**EXERCISE AIM:**
Pick up the essay on a writer's day of meals, chores, and bills, and continue it after its final sentence.

**EXTRACT:**
= Beginning of Section =

NO! Carry bowl of granola to desk, sloshing milk on the floor (clean it up later) and get back into the story. The person. The scene. Belly shuts up loaded with granola and milk. I have maybe three hours now before my body makes other demands. Well, yes, I need to pee.

The hunger starts around eleven, but I sip the cold remnants in my tea cup and try to ignore the nagging voice in the back of my head. What will you have? Do you need to cook? What about grocery shopping? Finally angry with a hunger headache hovering in the top of my head, around 12:30 I peel myself away from the desk, the plot, the people, and try to find something to eat.

The kitchen is a wasteland. Oh, sometimes I’m very good and prepare a stew or chili or a pot of beans, anything that might work for several meals. I can eat stuff I’m tired of if I’m hungry enough. Open a can of blackeyed peas and have it with a bread and butter sandwich. Heat up the meager leftovers from last night’s supper, left in a thoughtful moment for this very purpose. I can no longer force myself to eat microwaved one-dollar frozen entrees, and peanut butter and honey on crackers is pretty much on its way out as well. Lunch, in other words, is hell.

But—I must eat, because I live inside a freaking biological entity that requires food. Once the belly is silenced, I’m back to the computer and this thing that drives me, this play of words, this world—multiple worlds—screaming for release from inside my head. More hours. My hips ache. My back aches. I want never to do anything but write, but the plants in my solar porch are shriveling. The floor begs for a broom. I have errands to run.

Cholesterol is gathering.

And phone calls, oh please God not the phone. Relatives, friends, whoever thinks it’s his or her duty to wish me a happy birthday, or Merry Christmas. Chat. Please take note. My happiest birthday truly would be a day left utterly and serenely alone, perhaps food served at my desk, the house cleaned while I don’t watch. Bills paid by magic, without me wrangling over every last dime, juggling which gets paid first, which waits until a bit more money finds its way into my accounts.

It would be dishonest of me not to say that I own two deeply mortgaged commercial rental properties, a total of sixteen units in one which are rehearsal studios for rock bands, and a total of ten units in the other which are low-cost entry level downtown business spots for fledgling entrepreneurs. These properties also have bills to pay and endless drama. Vacancies and eager new faces come and go. It’s a business. It’s how I pay my home mortgage, electric, and the numerous and sundry costs for existence in this world. Well, maybe not new clothes this year… I thank myself often for having the foresight oh so long ago to pursue these bits of real estate. Without it, I’d be working in some else’s employ into the dim days of my antiquity.

= End of Section =

**DATASET EXTRACT:**
= Beginning of Section =

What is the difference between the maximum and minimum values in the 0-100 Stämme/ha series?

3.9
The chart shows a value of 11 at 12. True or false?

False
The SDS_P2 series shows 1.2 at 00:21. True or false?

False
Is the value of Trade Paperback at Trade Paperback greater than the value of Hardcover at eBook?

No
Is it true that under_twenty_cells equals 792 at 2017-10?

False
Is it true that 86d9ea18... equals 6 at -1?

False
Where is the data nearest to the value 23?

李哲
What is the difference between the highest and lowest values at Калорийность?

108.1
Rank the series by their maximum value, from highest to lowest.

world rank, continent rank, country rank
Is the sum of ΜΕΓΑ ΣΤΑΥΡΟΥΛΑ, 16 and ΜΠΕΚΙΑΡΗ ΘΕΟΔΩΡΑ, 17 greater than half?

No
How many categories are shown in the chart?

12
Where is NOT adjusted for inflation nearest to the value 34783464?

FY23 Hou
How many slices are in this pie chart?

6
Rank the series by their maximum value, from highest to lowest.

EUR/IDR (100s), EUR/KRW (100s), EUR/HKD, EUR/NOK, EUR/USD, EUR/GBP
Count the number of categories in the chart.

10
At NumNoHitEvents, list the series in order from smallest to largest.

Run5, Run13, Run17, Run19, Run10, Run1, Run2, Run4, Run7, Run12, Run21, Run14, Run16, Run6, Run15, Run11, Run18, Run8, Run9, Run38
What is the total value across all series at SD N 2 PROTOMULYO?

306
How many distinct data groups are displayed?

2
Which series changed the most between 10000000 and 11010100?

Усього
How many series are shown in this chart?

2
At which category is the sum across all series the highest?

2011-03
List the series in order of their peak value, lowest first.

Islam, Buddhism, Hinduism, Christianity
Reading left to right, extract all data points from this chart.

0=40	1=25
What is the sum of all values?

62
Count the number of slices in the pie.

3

= End of Section =

**EXPECTED ANSWER:**
Never mind the dream that someday, with due diligence and supreme good fortune, this play with words might actually produce meaningful income. I can’t think about that. It’s too much to hope for, too out of the norm for all us who stumble along this writerly path.

So by four or perhaps five p.m. depending on the story, the people spilling onto the screen at the stroke of the keys, my creative juices finally dwindle to a drip and my writing day ends. In all, if I’m blessed with the least possible number of distractions, I’ve been able to write/plot/dream a total of eight hours. I collapse on the couch to watch mindless television, have a drink (or not) and deal with the last demon, that monolithic hurdle of What To Have For Dinner.

The body is relentless. As are the plants, cats, dog, goldfish gorping again at me from his tank, the dirt caked on my hapless Honda, the twigs and other debris littering my porch, the dust bunnies taunting me from the corners, the laundry still wrinkled in the dryer.The evening sinks into a war between my guilt for so many shortcomings and quickly jotted notes as one, perhaps another, plot point resolves itself in my subconscious.

The bed looks good, refuge, haven. But by the time I’ve wrestled my night’s sleep thru distant gangs of howling coyote, a relentless full moon, and the continuing bits of dialogue slipping in and out from wherever it lives, I’m ready to get up. It’s dawn. The story calls.